Q - Bonsoir Bernard Kouchner, vous êtes l'invité de "C à dire" ce soir pour nous aider à comprendre les enjeux de cette fameuse conférence de Genève de l'ONU sur le racisme mais aussi l'enjeu des relations avec l'Iran. Mais d'abord, après le scandale provoqué par les déclarations du président Ahmadinejad, pourquoi la France est-elle restée à Genève à cette fameuse conférence ?
R - D'abord, la France n'est pas restée pour écouter le président Ahmadinejad. Au contraire, la France, la première et tous les pays européens présents, les vingt-trois pays ont quitté la salle parce que cela ne devait pas être comme fut la Conférence de Durban en 2001, une espèce de "cirque raciste".
Q - Mais pourquoi ne pas quitter définitivement cette conférence après le discours ?
R - Parce que nous avons travaillé pendant des mois, l'Union européenne, les Vingt-sept pays européens, pour que ce texte, qui vient d'être adopté par la conférence de Genève, soit un texte anti-raciste et tout a été obtenu à l'exception de ce que nous voulions sur l'orientation sexuelle. Nous avons déposé un texte sur ce sujet à l'ONU, 67 pays s'y sont associés. Néanmoins, à Genève nous n'avons pas obtenu cette mention parce qu'il y a eu une résistance à propos de l'homosexualité.
Q - Il faut bien faire comprendre à nos téléspectateurs qui ne sont pas forcément des spécialistes de diplomatie, cela fait des mois, dites-vous, que le comité "Racisme et Droit de l'Homme" des Nations unies travaille sur une déclaration qui engage ce soir - car c'est fait, vous nous annoncez que cette déclaration est signée à l'unanimité par les pays qui participaient à la Conférence...
R - La déclaration a été acceptée par les 192 pays, y compris l'Iran d'ailleurs. Ce qui démontre que la déclaration du président Ahmadinejad avait un caractère électoral, un caractère personnel qui ne nous a pas échappé...
Q - Alors, qu'est ce que c'est que cette déclaration ?
R - C'est une déclaration de lutte contre la discrimination, contre toutes les formes de discrimination. Ce qui veut dire que les discriminations sont bannies y compris celles qui existent à l'égard des femmes - c'est un succès formidable, c'est la première fois que c'est évoqué dans un texte de l'ONU -, y compris à l'égard des malades, des handicapés, et puis surtout l'Holocauste est mentionné.

◆ Données fournies:
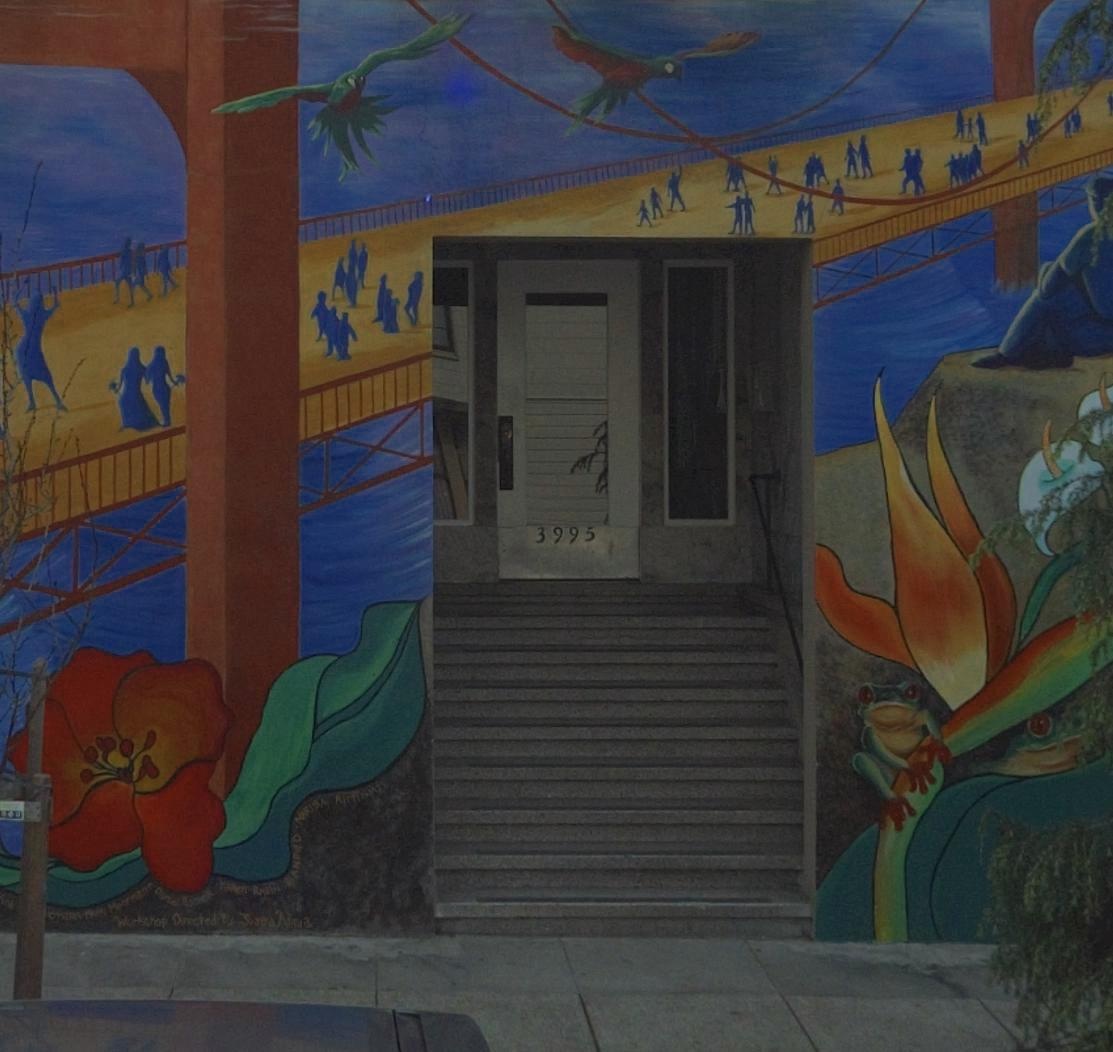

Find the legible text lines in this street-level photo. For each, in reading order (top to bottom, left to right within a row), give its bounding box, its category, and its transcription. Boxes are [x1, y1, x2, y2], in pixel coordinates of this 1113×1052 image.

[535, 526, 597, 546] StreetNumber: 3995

◆ Consigne 1:
Dans l'entretien sur la conférence de Genève, récrivez plus brièvement la réplique qui commence par « Parce que nous avons travaillé pendant des mois » en conservant ses faits essentiels.
◆ Consigne 2:
Reprenez l'entretien sur la conférence de Genève à la suite de sa dernière phrase et prolongez l'échange dans le même ton.

◆ Réponse rédigée 1:
Pendant des mois, les Vingt-sept pays de l'Union européenne ont travaillé pour que le texte adopté à Genève soit anti-raciste. Ils ont tout obtenu, sauf la mention de l'orientation sexuelle. Un texte sur ce sujet, déposé à l'ONU, a réuni 67 pays, mais la résistance au sujet de l'homosexualité a empêché de l'inscrire à Genève.

◆ Réponse rédigée 2:
Q - C'est-à-dire, il y a une condamnation historique de l'Histoire, de l'Holocauste qui s'est passé.
R - Il y a une mention, dans un texte international avec l'approbation de tous les pays arabes, de tous les pays musulmans, de l'Holocauste comme l'exemple même de l'horreur.
Q - Mais le fait est que pour une nation quelconque d'aller occuper un territoire...
R - Il s'agit d'un texte anti-raciste majeur.
Q - ...c'est interdit ? On ne fait plus de référence à Israël particulièrement mais aller occuper un pays cela c'est interdit, c'est dans la Déclaration.
R - Cela veut dire aussi Abkhazie et Ossétie.
Q - Notamment, cela pourrait viser les Russes ?
R - Cela ne vise personne. C'est un succès dont on ne prend pas assez conscience. Vous parlez de la diplomatie, mais il s'agit de la vie quotidienne. A partir d'aujourd'hui, il y a un texte de référence qui concerne les discriminations, toutes les discriminations, qui les proscrit au nom des 192 pays qui forment l'Organisation des Nations unies.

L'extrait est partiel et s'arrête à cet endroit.